WHAT THE TASK ASKS> Count the lines in the records below that contain the string "color". Reply with the number alone.

==== DATASET CONTENT

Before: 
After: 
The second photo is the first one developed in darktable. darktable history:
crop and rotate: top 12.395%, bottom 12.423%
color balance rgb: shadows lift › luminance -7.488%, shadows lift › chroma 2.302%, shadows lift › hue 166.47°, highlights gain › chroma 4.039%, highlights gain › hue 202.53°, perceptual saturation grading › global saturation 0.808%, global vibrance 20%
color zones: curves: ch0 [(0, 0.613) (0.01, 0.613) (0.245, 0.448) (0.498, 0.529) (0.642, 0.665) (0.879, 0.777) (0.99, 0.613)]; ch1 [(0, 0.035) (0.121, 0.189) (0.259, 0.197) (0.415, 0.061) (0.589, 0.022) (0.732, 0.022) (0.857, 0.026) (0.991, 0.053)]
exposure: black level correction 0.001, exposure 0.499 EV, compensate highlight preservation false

========
==== DATASET CONTENT

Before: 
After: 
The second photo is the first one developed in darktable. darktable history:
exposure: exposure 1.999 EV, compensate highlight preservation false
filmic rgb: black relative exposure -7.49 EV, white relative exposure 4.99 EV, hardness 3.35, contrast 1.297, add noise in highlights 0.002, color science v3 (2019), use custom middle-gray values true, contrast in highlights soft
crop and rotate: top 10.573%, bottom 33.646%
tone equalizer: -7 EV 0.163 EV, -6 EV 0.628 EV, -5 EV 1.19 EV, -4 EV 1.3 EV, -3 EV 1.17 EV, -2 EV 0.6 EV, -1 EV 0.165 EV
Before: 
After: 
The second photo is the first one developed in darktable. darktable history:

========

SOLUTION TO THE EXERCISE> 3